Does Weather Moves Earth? Testing proposed weather event impacts on surface salt motion via interferometry of synthetic aperture radar

  • Date

    March 8, 2021

  • Time

    4:00PM

  • Venue

    JL104

  • Speaker

    Ms. YIP Man Wai Department of Earth Sciences, HKU

Solution-precipitation is a major deformation mechanism in wet crustal rocks. This process is particularly fast in rock salt. Notably, Talbot and Rogers’ classic (1980 Science) ground-based study suggested that for the Dashti salt glaciers in Iran, waters from a single storm event rapidly dissolves rock salt sufficiently to produce observable landscape motions within a few days. However, remote-sensing observations remain unsuccessful in detecting such weather-surface salt motion relationships.
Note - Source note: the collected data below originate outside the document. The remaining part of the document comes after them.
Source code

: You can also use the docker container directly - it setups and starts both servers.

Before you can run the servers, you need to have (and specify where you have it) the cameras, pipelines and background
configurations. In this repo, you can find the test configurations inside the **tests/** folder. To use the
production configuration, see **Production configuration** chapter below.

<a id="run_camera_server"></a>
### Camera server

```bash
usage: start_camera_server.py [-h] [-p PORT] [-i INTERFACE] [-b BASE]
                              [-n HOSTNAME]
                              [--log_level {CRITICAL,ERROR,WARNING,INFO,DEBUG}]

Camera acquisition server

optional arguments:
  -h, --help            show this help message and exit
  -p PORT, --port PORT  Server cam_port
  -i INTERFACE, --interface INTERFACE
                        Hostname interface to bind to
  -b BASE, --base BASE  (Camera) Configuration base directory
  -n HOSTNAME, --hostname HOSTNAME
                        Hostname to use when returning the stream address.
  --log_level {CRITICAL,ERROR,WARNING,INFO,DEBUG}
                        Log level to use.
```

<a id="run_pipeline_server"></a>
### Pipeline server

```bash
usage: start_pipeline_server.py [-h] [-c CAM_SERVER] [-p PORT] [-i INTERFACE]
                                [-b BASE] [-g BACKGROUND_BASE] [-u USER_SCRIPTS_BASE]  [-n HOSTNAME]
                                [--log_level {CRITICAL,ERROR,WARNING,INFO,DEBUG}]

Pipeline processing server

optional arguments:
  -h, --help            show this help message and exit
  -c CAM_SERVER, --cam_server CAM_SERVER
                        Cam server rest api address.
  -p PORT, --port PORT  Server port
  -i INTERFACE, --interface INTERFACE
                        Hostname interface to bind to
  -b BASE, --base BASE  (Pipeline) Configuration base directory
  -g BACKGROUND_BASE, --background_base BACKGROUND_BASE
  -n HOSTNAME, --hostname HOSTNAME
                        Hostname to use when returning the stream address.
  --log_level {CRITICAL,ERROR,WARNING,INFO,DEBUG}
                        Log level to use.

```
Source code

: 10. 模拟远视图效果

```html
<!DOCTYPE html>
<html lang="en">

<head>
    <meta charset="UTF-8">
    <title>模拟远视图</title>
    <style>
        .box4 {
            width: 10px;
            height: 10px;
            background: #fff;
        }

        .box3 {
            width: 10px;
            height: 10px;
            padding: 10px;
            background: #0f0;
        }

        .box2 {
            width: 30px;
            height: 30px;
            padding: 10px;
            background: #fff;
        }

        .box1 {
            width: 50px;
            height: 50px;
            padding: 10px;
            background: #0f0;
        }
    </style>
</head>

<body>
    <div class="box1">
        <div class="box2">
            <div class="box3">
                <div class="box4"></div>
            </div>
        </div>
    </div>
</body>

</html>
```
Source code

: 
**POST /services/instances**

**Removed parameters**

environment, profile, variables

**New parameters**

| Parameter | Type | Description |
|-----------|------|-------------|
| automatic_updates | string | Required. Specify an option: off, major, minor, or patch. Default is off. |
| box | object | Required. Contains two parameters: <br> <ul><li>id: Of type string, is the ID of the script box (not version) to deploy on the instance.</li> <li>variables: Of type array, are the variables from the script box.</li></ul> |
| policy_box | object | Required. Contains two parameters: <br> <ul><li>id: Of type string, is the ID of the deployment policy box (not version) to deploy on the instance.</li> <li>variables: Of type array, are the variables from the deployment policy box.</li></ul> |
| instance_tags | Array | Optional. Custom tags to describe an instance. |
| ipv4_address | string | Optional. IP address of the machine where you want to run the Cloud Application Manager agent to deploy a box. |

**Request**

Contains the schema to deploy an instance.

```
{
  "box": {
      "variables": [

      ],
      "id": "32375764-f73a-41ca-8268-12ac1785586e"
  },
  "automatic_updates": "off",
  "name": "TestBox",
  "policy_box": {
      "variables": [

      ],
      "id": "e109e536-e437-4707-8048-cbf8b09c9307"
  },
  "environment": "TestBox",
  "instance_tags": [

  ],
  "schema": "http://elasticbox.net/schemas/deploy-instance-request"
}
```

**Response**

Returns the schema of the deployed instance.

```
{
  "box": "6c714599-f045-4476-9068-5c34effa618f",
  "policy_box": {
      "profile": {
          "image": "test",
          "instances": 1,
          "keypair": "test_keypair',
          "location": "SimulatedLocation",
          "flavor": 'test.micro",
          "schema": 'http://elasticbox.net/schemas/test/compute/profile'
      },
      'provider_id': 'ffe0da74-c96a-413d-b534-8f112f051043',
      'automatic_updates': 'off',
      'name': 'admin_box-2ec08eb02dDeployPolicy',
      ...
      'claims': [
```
This may reflect the relatively low spatial and temporal resolution of remotely-sensed ground motion data, or potentially the early observations were incidental rather than diagnostic of process. Here, we present spatially resolved ground displacement at the Dashti salt glacier and the Mt. Sedom salt dome (Israel) from the Multi-Temporal Interferometric Synthetic Aperture Radar (MT-InSAR) technique using Sentinel-1 radar imagery acquired between 2015 – 2018, followed by time-series and correlation analyses between derived ground displacements and weather observations. Our correlation analysis confirms that there is no immediate response of ground motion to weather events at the Mt. Sedom and Dashti surface salt bodies. Lastly, we calculated the vertical uplift rate in the two distinct uplift centers at Mt. Sedom: 1.85 mm/yr in the northern block and 2.60 mm/yr in the southern block. These uplift rates are ~5 mm/yr lower than prior interpretations from lower-temporal resolution InSAR analyses.